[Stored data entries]

+---+

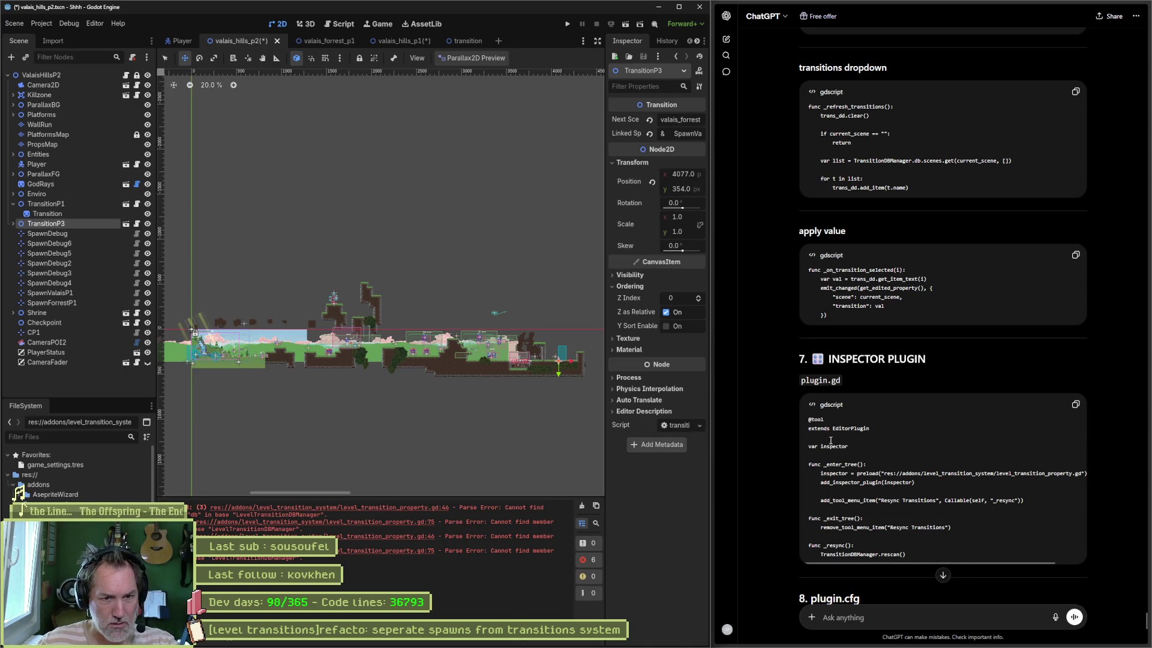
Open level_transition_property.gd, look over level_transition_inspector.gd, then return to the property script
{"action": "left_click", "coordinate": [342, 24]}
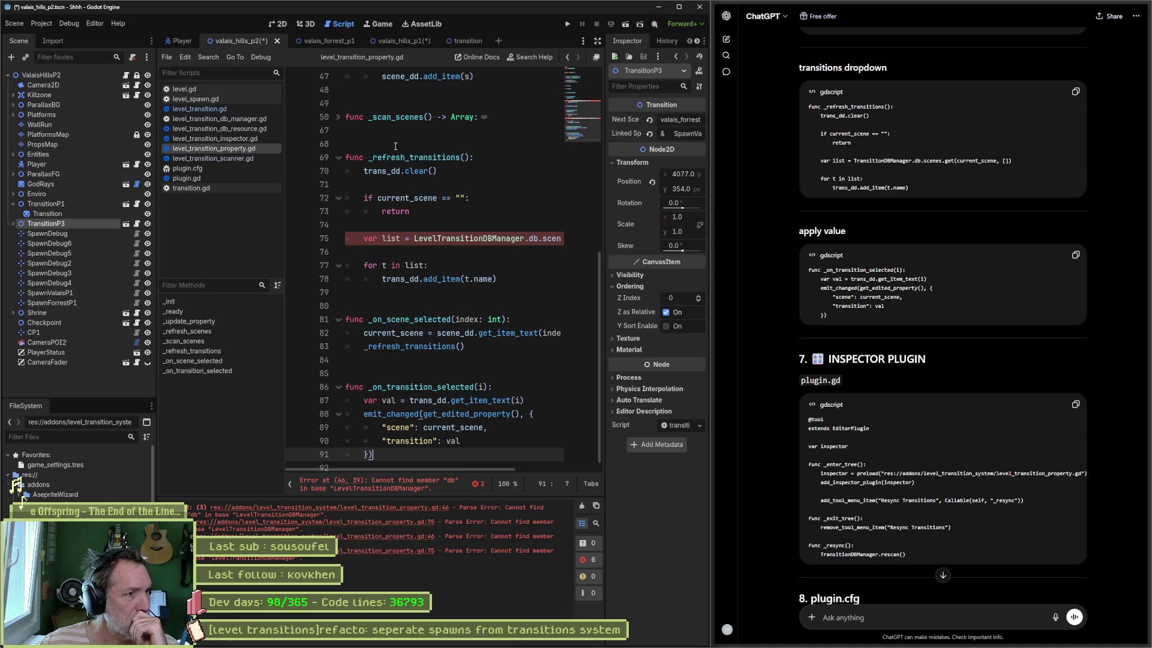
{"action": "left_click", "coordinate": [216, 138]}
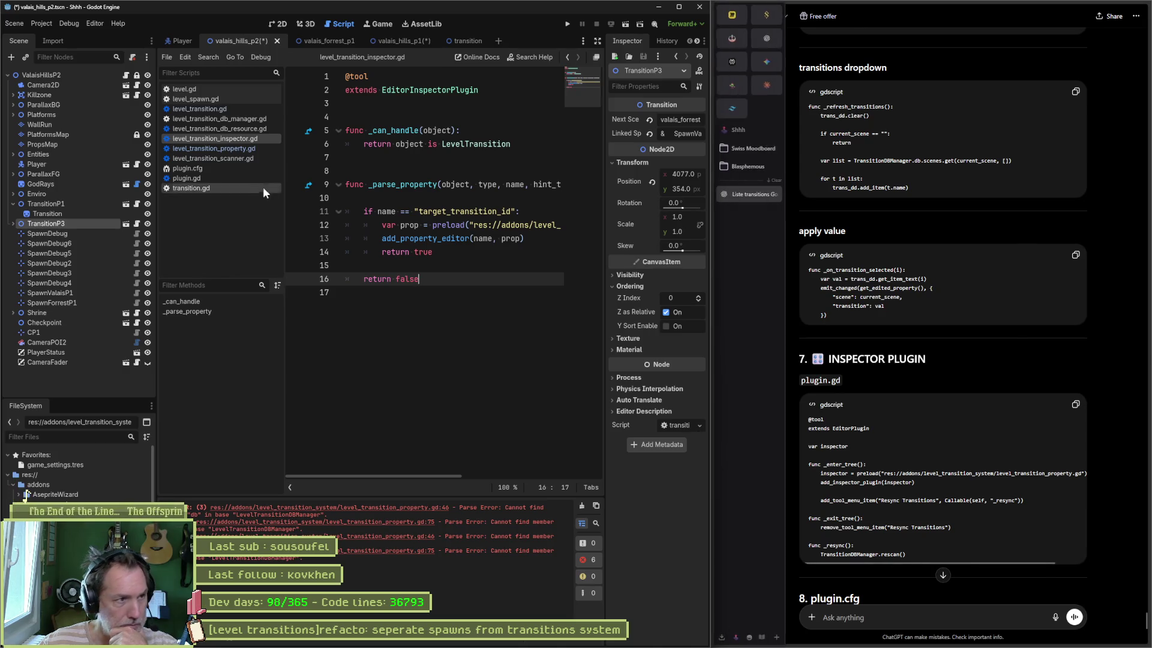
{"action": "left_click", "coordinate": [242, 149]}
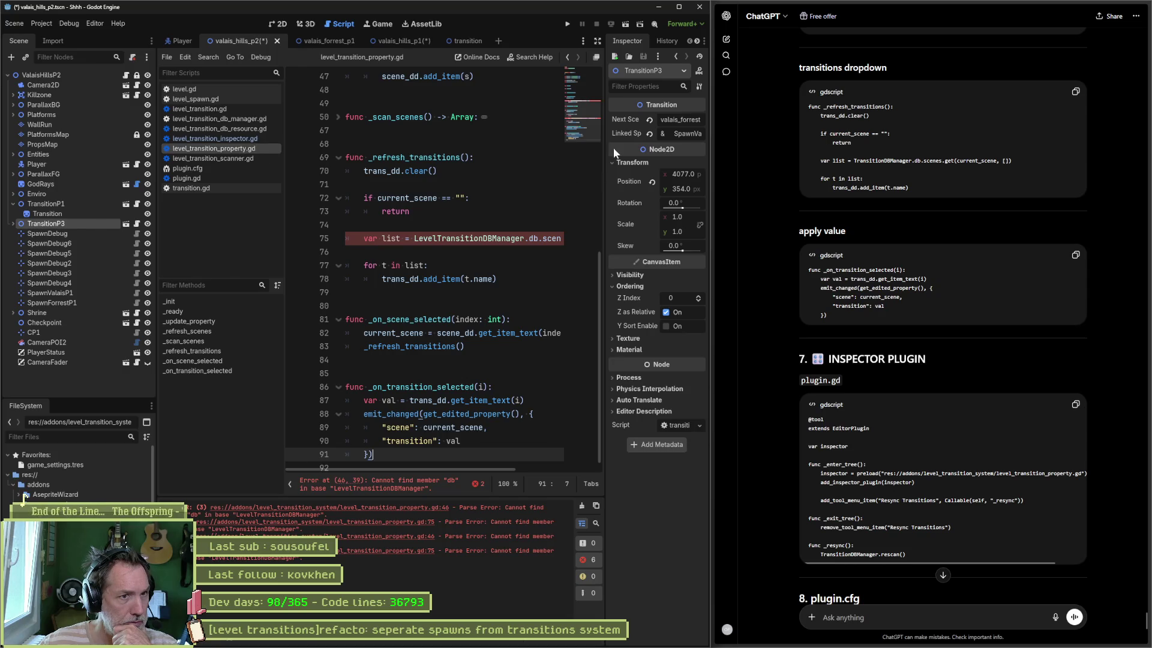
Review level_transition.gd, level_spawn.gd, the DB manager and the DB resource scripts in turn
{"action": "left_click", "coordinate": [585, 74]}
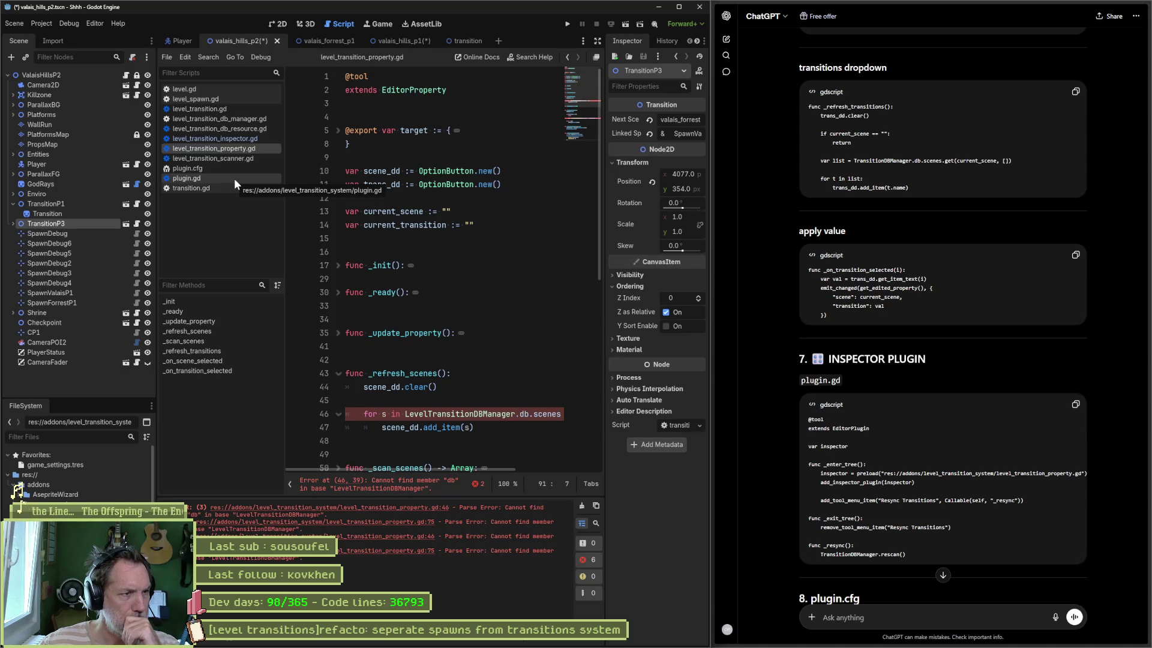
{"action": "left_click", "coordinate": [241, 109]}
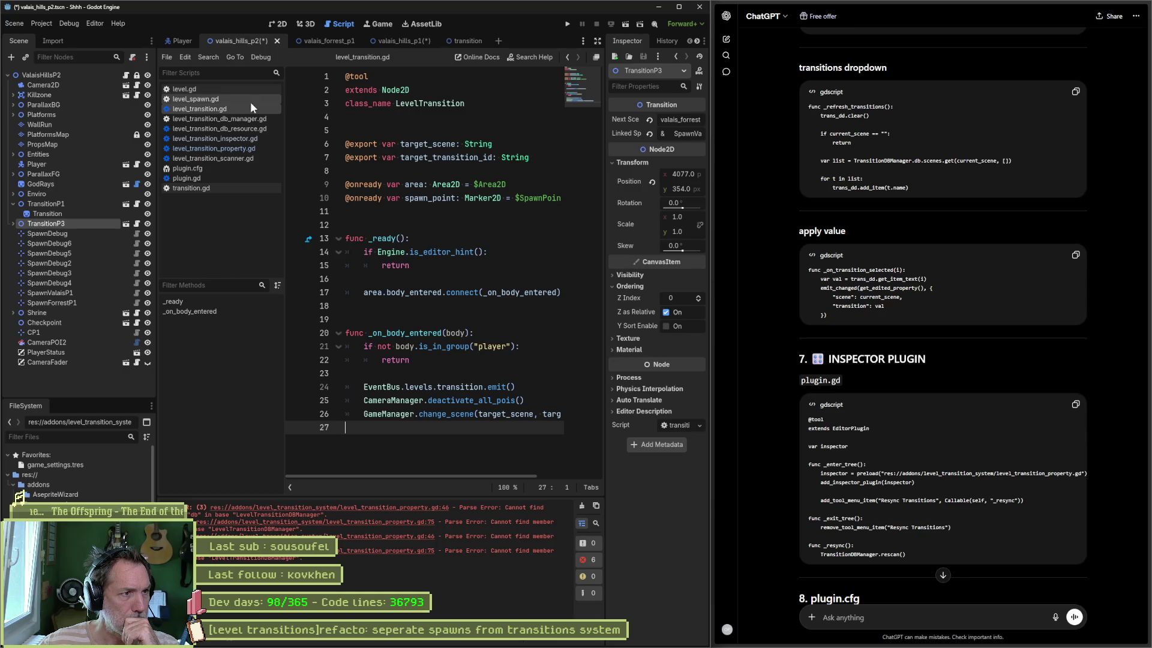
{"action": "left_click", "coordinate": [236, 100]}
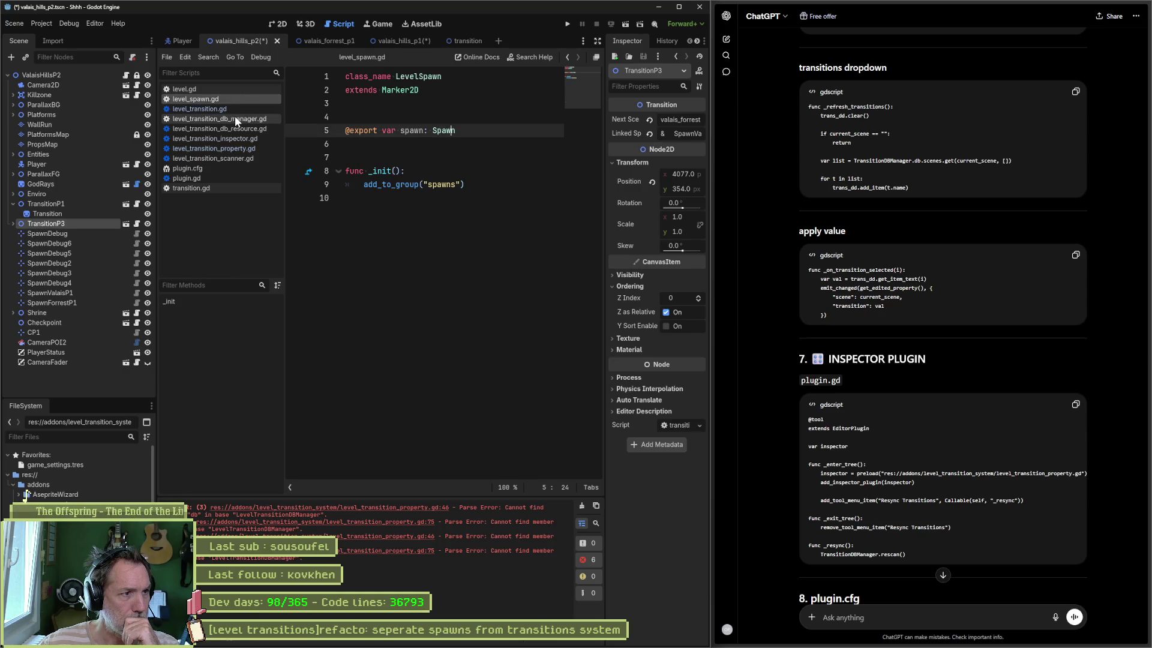
{"action": "left_click", "coordinate": [235, 119]}
{"action": "left_click", "coordinate": [240, 128]}
{"action": "left_click", "coordinate": [243, 138]}
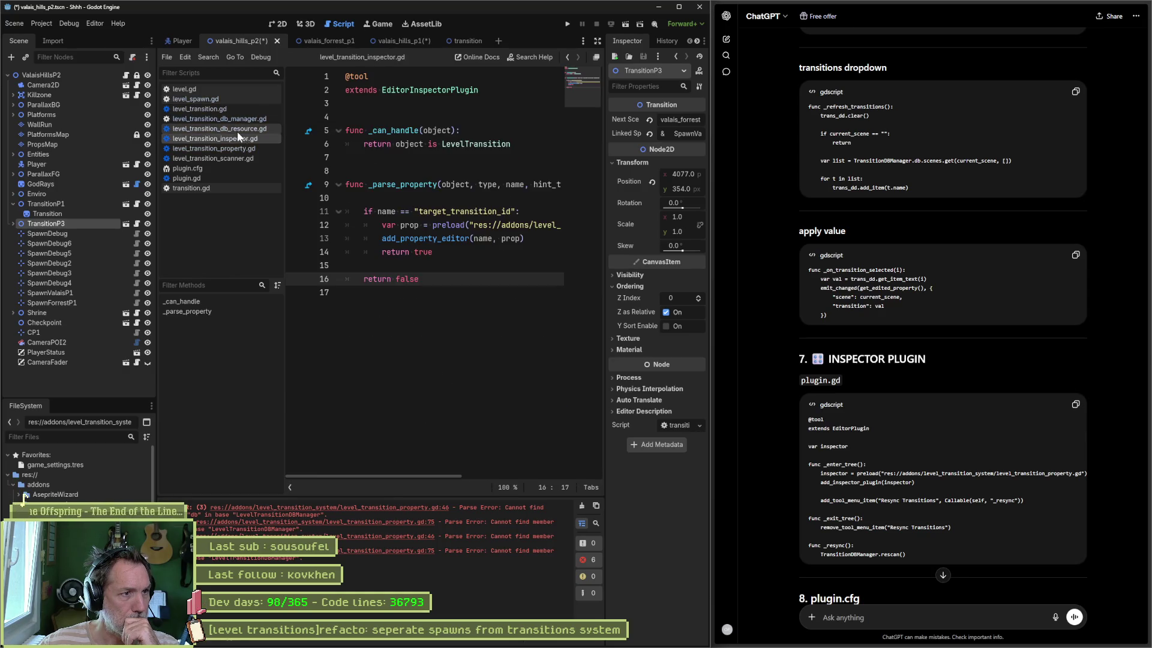
{"action": "left_click", "coordinate": [237, 129]}
Check the db variable's uses in the DB manager, then open level_transition_db_resource.gd
{"action": "left_click", "coordinate": [239, 119]}
{"action": "left_click", "coordinate": [240, 128]}
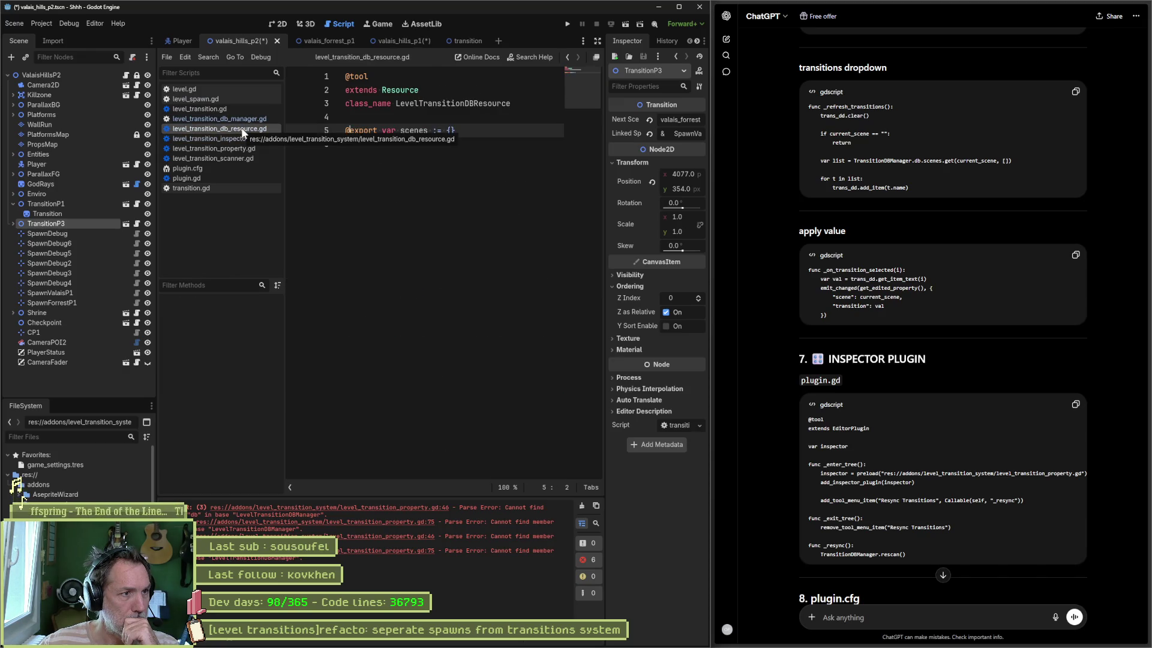
{"action": "left_click", "coordinate": [242, 119]}
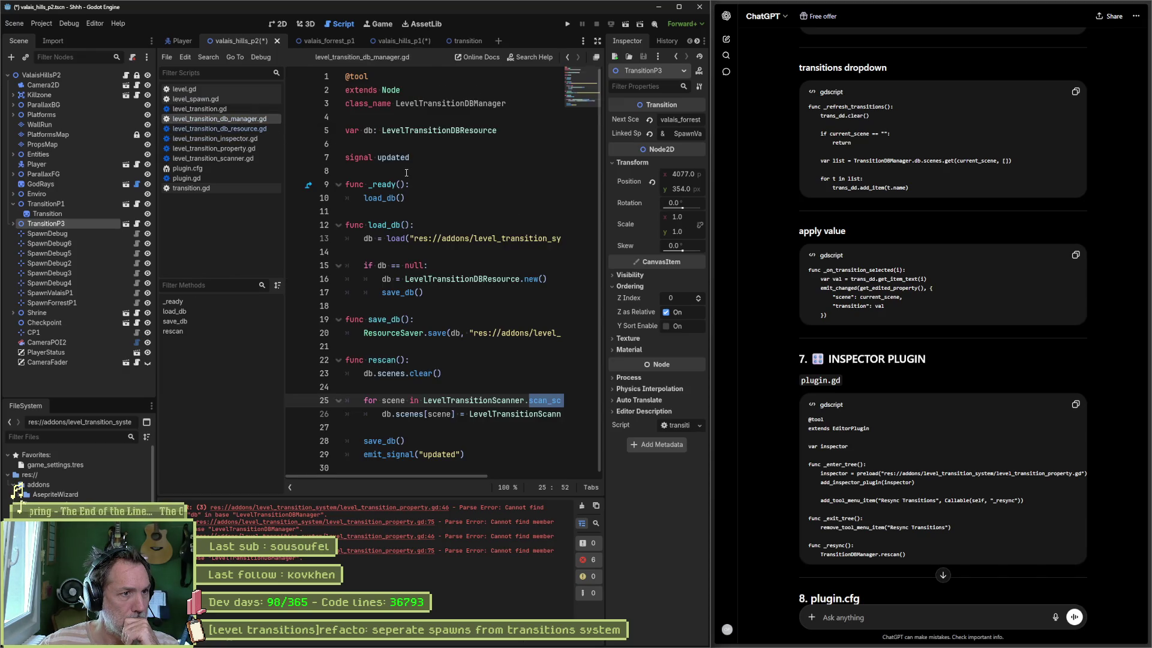
{"action": "double_click", "coordinate": [368, 130]}
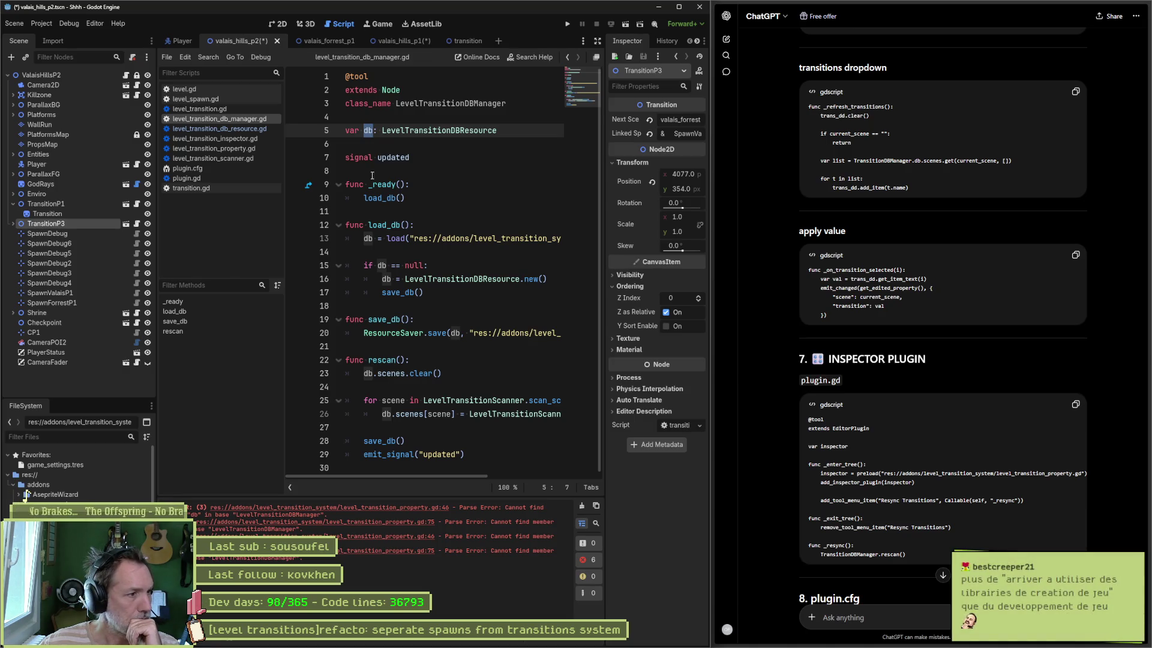
{"action": "left_click", "coordinate": [232, 130]}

+---+

_EXERCISE DIRECTIONS_
Copy every line above exactly, leaving no picture in the copy.

_PROBLEM SOLUTION_
Open level_transition_property.gd, look over level_transition_inspector.gd, then return to the property script
{"action": "left_click", "coordinate": [342, 24]}
{"action": "left_click", "coordinate": [216, 138]}
{"action": "left_click", "coordinate": [242, 149]}
Review level_transition.gd, level_spawn.gd, the DB manager and the DB resource scripts in turn
{"action": "left_click", "coordinate": [585, 74]}
{"action": "left_click", "coordinate": [241, 109]}
{"action": "left_click", "coordinate": [236, 100]}
{"action": "left_click", "coordinate": [235, 119]}
{"action": "left_click", "coordinate": [240, 128]}
{"action": "left_click", "coordinate": [243, 138]}
{"action": "left_click", "coordinate": [237, 129]}
Check the db variable's uses in the DB manager, then open level_transition_db_resource.gd
{"action": "left_click", "coordinate": [239, 119]}
{"action": "left_click", "coordinate": [240, 128]}
{"action": "left_click", "coordinate": [242, 119]}
{"action": "double_click", "coordinate": [368, 130]}
{"action": "left_click", "coordinate": [232, 130]}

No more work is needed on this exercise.